The life of those who dwell in the secret place of the Most High may be called a Hidden Life, because the animating principle, the vital or operative element, is not so much in itself as in another. It is a life grafted into another life. It is the life of the soul, incorporated into the life of Christ; and in such a way, that, while it has a distinct vitality, it has so very much in the sense, in which the branch of a tree may be said to have a distinct vitality from the root.

Thursday, March 17, 2016

Faith is Calm Where Reason is Confounded

During some years past, there have been great changes and perplexities in nations. All the positions of society have been reversed; problems have been started which affect the basis of civilization; governments have been overturned; the low have been elevated to places of power; and the great have been driven into exile or cast into dungeons. The man of the world reasons; politicians gather up the letters of history, and try to spell something which will disclose the mysteries of the future. But God keeps his own counsels. The wheels of his vast government move on. But he who trusts in God is not troubled. His belief in the Creator harmonizes and triumphs over the confusions of the creature. And faith is calm, where reason is confounded.
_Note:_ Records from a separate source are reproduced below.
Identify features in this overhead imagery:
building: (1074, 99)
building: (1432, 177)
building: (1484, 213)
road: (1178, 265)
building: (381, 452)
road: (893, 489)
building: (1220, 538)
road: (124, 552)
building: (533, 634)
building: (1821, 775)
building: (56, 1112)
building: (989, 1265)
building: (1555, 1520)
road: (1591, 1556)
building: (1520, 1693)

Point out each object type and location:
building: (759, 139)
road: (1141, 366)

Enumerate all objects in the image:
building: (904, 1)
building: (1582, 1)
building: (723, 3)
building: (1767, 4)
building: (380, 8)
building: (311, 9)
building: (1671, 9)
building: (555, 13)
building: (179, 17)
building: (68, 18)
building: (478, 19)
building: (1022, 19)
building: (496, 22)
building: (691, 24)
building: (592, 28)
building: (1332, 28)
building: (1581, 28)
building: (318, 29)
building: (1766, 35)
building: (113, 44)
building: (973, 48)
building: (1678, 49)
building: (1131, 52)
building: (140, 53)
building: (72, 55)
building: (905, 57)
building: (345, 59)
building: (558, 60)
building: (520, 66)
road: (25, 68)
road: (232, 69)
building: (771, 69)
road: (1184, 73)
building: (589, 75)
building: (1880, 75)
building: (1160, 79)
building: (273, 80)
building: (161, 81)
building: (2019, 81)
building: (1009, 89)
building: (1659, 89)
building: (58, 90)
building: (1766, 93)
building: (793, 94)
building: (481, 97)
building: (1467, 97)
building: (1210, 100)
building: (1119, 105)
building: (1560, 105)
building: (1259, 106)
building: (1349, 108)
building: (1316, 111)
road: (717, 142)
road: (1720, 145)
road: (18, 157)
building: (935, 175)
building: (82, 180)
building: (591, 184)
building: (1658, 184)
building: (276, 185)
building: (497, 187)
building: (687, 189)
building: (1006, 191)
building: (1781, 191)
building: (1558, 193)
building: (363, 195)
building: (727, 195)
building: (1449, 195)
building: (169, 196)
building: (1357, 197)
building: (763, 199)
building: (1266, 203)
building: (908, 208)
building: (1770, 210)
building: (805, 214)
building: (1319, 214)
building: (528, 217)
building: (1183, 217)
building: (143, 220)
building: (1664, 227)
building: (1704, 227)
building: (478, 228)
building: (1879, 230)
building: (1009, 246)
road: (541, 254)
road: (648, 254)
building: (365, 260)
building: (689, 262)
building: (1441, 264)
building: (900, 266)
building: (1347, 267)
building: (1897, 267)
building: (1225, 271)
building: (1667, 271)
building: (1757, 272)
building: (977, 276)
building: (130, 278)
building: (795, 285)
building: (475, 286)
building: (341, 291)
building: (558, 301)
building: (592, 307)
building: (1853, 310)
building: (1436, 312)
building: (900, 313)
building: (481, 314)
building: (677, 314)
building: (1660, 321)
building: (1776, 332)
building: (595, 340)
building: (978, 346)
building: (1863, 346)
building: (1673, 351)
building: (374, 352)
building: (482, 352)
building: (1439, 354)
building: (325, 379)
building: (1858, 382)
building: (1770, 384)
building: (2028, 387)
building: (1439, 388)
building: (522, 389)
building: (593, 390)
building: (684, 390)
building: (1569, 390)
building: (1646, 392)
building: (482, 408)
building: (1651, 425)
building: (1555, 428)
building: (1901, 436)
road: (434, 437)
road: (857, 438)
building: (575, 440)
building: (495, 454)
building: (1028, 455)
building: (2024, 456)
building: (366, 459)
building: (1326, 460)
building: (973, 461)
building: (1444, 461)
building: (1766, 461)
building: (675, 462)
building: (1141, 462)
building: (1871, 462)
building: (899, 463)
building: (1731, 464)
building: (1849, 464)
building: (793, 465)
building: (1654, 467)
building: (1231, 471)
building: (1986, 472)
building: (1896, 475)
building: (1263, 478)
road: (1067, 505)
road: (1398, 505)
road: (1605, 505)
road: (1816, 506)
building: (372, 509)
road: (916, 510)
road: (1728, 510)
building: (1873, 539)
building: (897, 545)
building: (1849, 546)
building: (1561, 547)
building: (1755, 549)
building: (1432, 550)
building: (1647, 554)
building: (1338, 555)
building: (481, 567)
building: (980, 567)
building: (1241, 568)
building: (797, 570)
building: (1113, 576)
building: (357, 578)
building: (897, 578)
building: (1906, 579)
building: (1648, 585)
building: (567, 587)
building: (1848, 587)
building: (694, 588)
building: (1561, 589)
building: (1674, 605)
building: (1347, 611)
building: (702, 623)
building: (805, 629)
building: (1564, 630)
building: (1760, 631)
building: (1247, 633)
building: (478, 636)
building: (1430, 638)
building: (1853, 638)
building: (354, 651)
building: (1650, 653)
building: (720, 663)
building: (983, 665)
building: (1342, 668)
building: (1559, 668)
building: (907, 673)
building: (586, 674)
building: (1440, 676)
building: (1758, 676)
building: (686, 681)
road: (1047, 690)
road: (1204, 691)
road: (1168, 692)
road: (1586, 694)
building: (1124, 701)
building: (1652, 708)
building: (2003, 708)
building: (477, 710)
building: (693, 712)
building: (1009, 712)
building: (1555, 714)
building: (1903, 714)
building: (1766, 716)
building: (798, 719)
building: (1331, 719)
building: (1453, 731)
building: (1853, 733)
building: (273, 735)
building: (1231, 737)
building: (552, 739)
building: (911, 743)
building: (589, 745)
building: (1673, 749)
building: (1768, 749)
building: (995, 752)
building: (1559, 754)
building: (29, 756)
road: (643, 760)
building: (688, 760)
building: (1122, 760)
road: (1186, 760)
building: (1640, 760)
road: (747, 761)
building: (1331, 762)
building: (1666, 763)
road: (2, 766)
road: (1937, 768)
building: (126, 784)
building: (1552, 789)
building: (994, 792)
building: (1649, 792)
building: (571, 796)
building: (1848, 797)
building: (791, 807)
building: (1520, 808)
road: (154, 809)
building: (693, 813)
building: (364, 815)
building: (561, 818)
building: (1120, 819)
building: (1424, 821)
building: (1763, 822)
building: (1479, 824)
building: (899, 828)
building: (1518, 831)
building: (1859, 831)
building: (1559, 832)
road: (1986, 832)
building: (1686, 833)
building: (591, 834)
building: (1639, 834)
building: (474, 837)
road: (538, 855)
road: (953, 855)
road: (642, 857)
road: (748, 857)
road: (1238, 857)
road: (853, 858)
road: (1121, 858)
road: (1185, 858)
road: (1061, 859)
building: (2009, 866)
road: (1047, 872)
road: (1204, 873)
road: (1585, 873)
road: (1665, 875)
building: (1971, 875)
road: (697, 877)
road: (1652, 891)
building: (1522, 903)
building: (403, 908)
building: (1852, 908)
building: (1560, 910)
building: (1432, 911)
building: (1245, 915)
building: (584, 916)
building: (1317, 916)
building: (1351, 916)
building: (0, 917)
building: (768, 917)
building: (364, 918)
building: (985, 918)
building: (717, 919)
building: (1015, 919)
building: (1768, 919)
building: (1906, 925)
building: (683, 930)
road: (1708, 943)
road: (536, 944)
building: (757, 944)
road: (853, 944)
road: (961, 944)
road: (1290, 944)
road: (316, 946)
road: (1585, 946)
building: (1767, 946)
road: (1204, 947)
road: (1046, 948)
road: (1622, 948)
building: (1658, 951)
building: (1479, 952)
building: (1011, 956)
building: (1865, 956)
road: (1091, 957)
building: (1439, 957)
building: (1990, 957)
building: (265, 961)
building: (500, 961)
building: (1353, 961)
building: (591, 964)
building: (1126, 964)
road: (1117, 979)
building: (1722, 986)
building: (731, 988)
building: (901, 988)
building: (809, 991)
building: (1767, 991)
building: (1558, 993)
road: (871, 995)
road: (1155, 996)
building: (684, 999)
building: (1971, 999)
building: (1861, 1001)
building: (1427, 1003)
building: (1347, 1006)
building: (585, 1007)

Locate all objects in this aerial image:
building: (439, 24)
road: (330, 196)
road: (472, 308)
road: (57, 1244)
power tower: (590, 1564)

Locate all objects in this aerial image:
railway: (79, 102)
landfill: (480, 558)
Thou who seekest the truth! Having exercised thy reason, till thou findest there is no peace in it, rest at last in the God of reason. Link the weakness of finite wisdom to the strength of Infinite wisdom. What thou knowest not, believe that God knows. Blindfolded to the future, nevertheless walk on, with God's hand to guide thee. And thus accept the fulness and strength of Infinite wisdom, which is pledged to all those who have faith, as a compensation for the deficiencies and weakness of thine own. God will work out problems for the humility of faith, which he hides from the confidence of unsanctified deduction. And thus the truly humble and devout Christian, who knows nothing but his Bible, will have more true peace of spirit than the unbelieving philosopher.

— edited from A Treatise on Divine Union (1851) Part 8, Chapter 2.